FiReControl project money up in smoke

Remember the last government’s grand plans for regional FiReControl centres? If not let me jog your memory, they were the ones with no staff but luxury £6,000 Brasilia coffee machines.

The idea was to replace 46 fire control rooms in England with nine purpose-built regional centres. The Coalition Government scrapped the project at the end of last year to prevent further loss of taxpayers’ money. It had taken seven years and the NAO has today confirmed that £469 million had been wasted on the project.

One problem was that local fire and rescue services didn’t support the plans from day one.  Add the obligatory expensive and badly managed IT contract into the mix along with lashings of oversights then boil vigorously for seven years... and voila, you’ve wasted almost £500 million!

No computer system was ever delivered. The report lays the blame squarely at the Department for Communities and Local Government (DCLG) for rushing in at the start of the project and then mismanaging “the IT contractor’s performance and delivery”. The NAO must be sick and tired of repeating this phrase in their reports. How many times need they say it before politicians and civil servants finally do something about it?

“Poorly managed consultants” also get a mention. Amyas Morse, head of the NAO, said "essential checks and balances in the early stages of the project were ineffective”.

This costly failure has an expensive legacy.

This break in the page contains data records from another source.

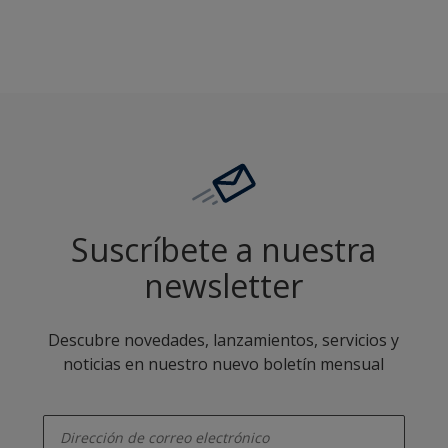
Suscríbete a nuestra
newsletter
Descubre novedades, lanzamientos, servicios y
noticias en nuestro nuevo boletín mensual
enter-your-email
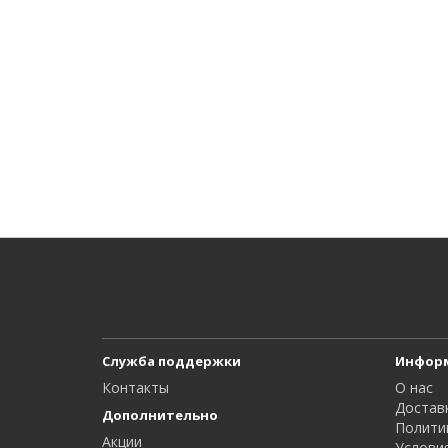
Служба поддержки
Инфор
Контакты
О нас
Достав
Дополнительно
Полити
Акции
Услови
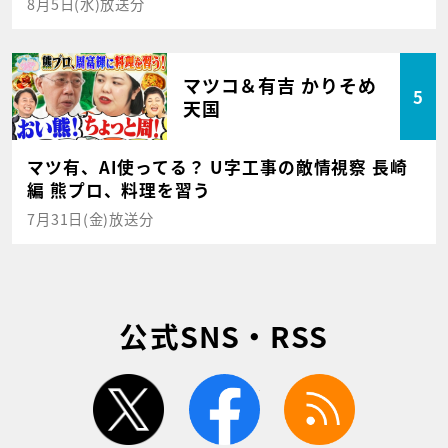
8月5日(水)放送分
マツコ＆有吉 かりそめ
5
天国
マツ有、AI使ってる？ U字工事の敵情視察 長崎
編 熊プロ、料理を習う
7月31日(金)放送分
公式SNS・RSS
twitter
facebook
rss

Eight of the new control centres remain empty but taxpayers are still forking out for rent bills and security for these ghost-offices. One in the West Midlands is costing £1.4 million a year to sit empty, according to the Birmingham Post, and the Government is tied into paying rent on the centres for years to come. Worse still they're paying rent at way over the market rates. A property expert tells me the government agreed to lease the London Fire Control centre in Merton (where rents are about £15 per square foot) for the sort of price per square foot that hedge funds pay for their offices in Mayfair.

The NAO says DCLG is now trying to minimise the future cost of the project by subsidising fire and rescue services to use the buildings. However, all that is certain in the future of these buildings is that taxpayers are still bearing the cost.